Nowadays, for anyone without a partner, Valentine’s Day can feel like the worst day of the year. But what about the pressure on every individual and couple in a relationship? Whether they’ve been together two weeks, two years, or more than two decades, they must conform to the stereotypical Valentine’s Day rules of behaviour. In this over-commercialised fake festival of the ‘romantic’, love is not just “all-around”, but right in your face for weeks: cards bearing symbolic red hearts, cupids and butterflies. Plus limited-edition gifts of chocolates in heart-shaped boxes; cellophane-wrapped bottles of bubbly all costing two quid more because they’re ‘Valentine-branded.’ I reckon many couples would gladly get rid of this tawdry sales-fest and hand the day back to the singletons for whom it was created!!
But if singletons reclaimed the day, would we want to revert back to the old custom?
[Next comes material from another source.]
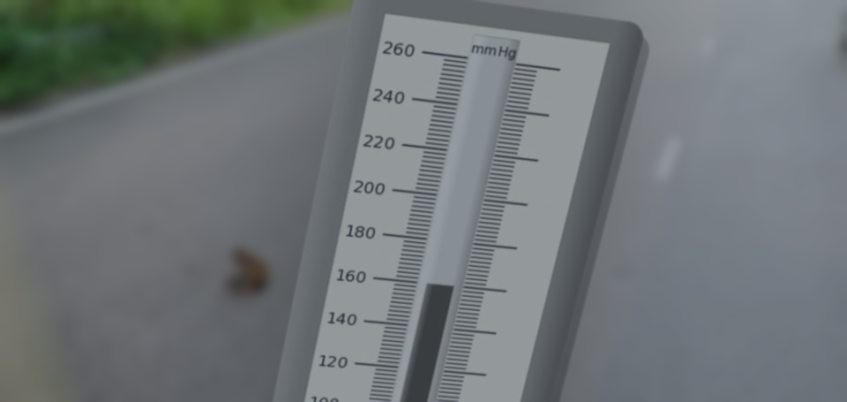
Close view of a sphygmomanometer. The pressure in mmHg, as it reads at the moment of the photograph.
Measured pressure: 160 mmHg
Wouldn’t we rather celebrate our single status, our successful solo lives and lifestyles, in which we are managing to live very well on our own, at least for now? In the last few years, the idea of a Singles Awareness/Appreciation Day or National Singles Day in the US, has gained support to be celebrated annually on 15 February. It encourage single get-togethers to share the common theme of recognising love, and a love for life in all its forms: one that isn’t dependent on a partner-relationship status. Gifts for other single friends/family or for oneself are also encouraged.
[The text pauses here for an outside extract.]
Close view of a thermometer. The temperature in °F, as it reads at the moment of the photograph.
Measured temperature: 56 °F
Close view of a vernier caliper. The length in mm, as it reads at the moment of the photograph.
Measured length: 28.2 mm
However, for all of us single ladies, the Valentine’s Day alternative we should be organising or grabbing an invitation to is the Galantine’s Day celebration. And as the prefix ‘gal’ implies, the sisters have started doing it for themselves all over again! Unbelievably, Galantine’s Day is a fictional, fake celebration, created by a male writer for the US sitcom Parks and Recreation. In an episode written by Michael Schur, co-creator of the award winning sitcom, the lead character Leslie (played by Amy Poehler) holds her annual ‘Galantine’s Day’ girlfriend brunch on 13 February, for ‘ladies to celebrate ladies’ and exchange gifts. The episode was aired on US TV in February 2010 and the fake celebration has taken off year on year, and become a reality – even crossing the pond to be celebrated in the UK.
Interestingly, the original Galantine’s celebration in the TV show was for Leslie’s female friends, apparently all in relationships, as she explained they could “leave their husbands and boyfriends at home.” And the date of her event was the 13th of February, because presumably they would be celebrating as usual on the 14th with their husbands and boyfriends.
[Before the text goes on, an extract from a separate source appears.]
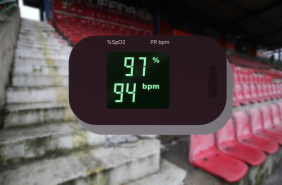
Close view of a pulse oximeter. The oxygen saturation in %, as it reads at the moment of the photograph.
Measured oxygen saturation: 97 %
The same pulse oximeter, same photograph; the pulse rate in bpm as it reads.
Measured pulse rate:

Somehow the referential but crazily offbeat title has been adopted, but the concept has been transformed over the last nine years into a celebration by and for single women. Maybe this is just in the UK, but whatever, it seems more in tune with the zeitgeist or current trends: the increasing power of women, the toppling of totems, recognition of equality and diversity in relationships…..or even (whisper who dares) relationship status? Guidelines for celebrations are that they should include gifts and food, but otherwise can be just about anything you fancy, according to you and your friends’ tastes: eating out or in; an activity; volunteering; a task or a trip at home or abroad. Basically, a Galantine’s Day celebration is another reason for a girls’ night/day/ weekend at home or away. What’s not to like??!!
And the date? All I know is that my internet search on Galantine’s Day told me that celebrations can be organised on any day preferably on or close to Valentine’s Day – well natch! The one I’m going to is hosted by my divorced friend Trudy, who will be excellent at bringing together a group of women, some of whom don’t know each other but have their single status in common. It is on the 14th, as a statement antidote to all the Valentine’s malarkey and hype. I suspect that I will enjoy being in the company of a lot of interesting single women, on an evening that I hope will become a diary ‘must do’. Let’s check in on this next year!